_Input for this task:_
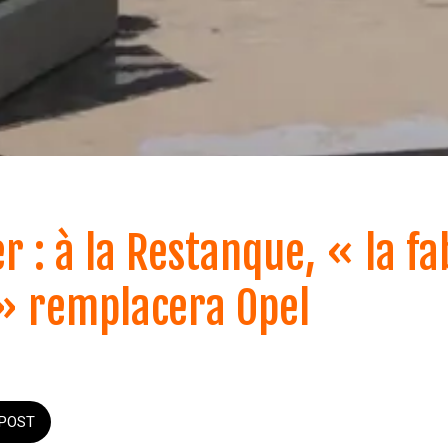
r : à la Restanque, « la f
» remplacera Opel
POST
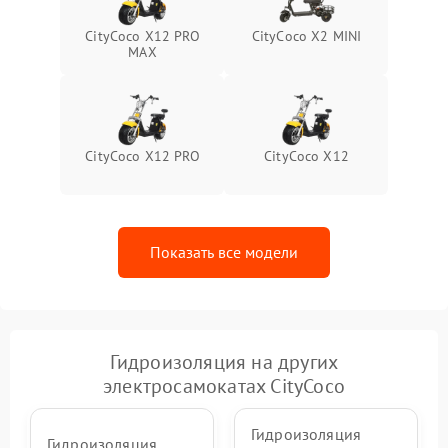
CityCoco X12 PRO
CityCoco X2 MINI
MAX
CityCoco X12 PRO
CityCoco X12
Показать все модели
Гидроизоляция на других
электросамокатах CityCoco
Гидроизоляция
Гидроизоляция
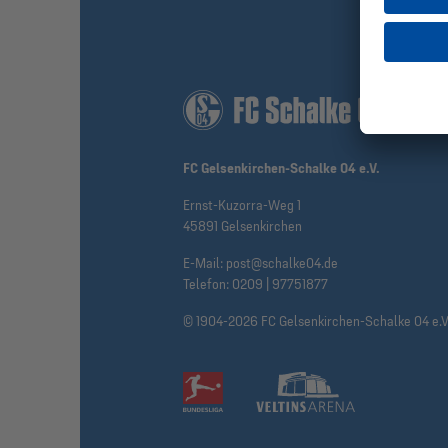
FC Gelsenkirchen-Schalke 04 e.V.
Ernst-Kuzorra-Weg 1
45891 Gelsenkirchen
E-Mail:
post@schalke04.de
Telefon:
0209 | 97751877
© 1904-2026 FC Gelsenkirchen-Schalke 04 e.V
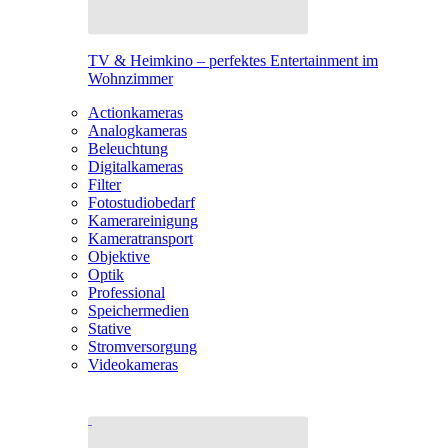
TV & Heimkino – perfektes Entertainment im
Wohnzimmer
Actionkameras
Analogkameras
Beleuchtung
Digitalkameras
Filter
Fotostudiobedarf
Kamerareinigung
Kameratransport
Objektive
Optik
Professional
Speichermedien
Stative
Stromversorgung
Videokameras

_Task to carry out:_ Look through the listing above and copy each line where the string "CityCoco" occurs.

_Exercise response:_
CityCoco X12 PRO
CityCoco X2 MINI
CityCoco X12 PRO
CityCoco X12
электросамокатах CityCoco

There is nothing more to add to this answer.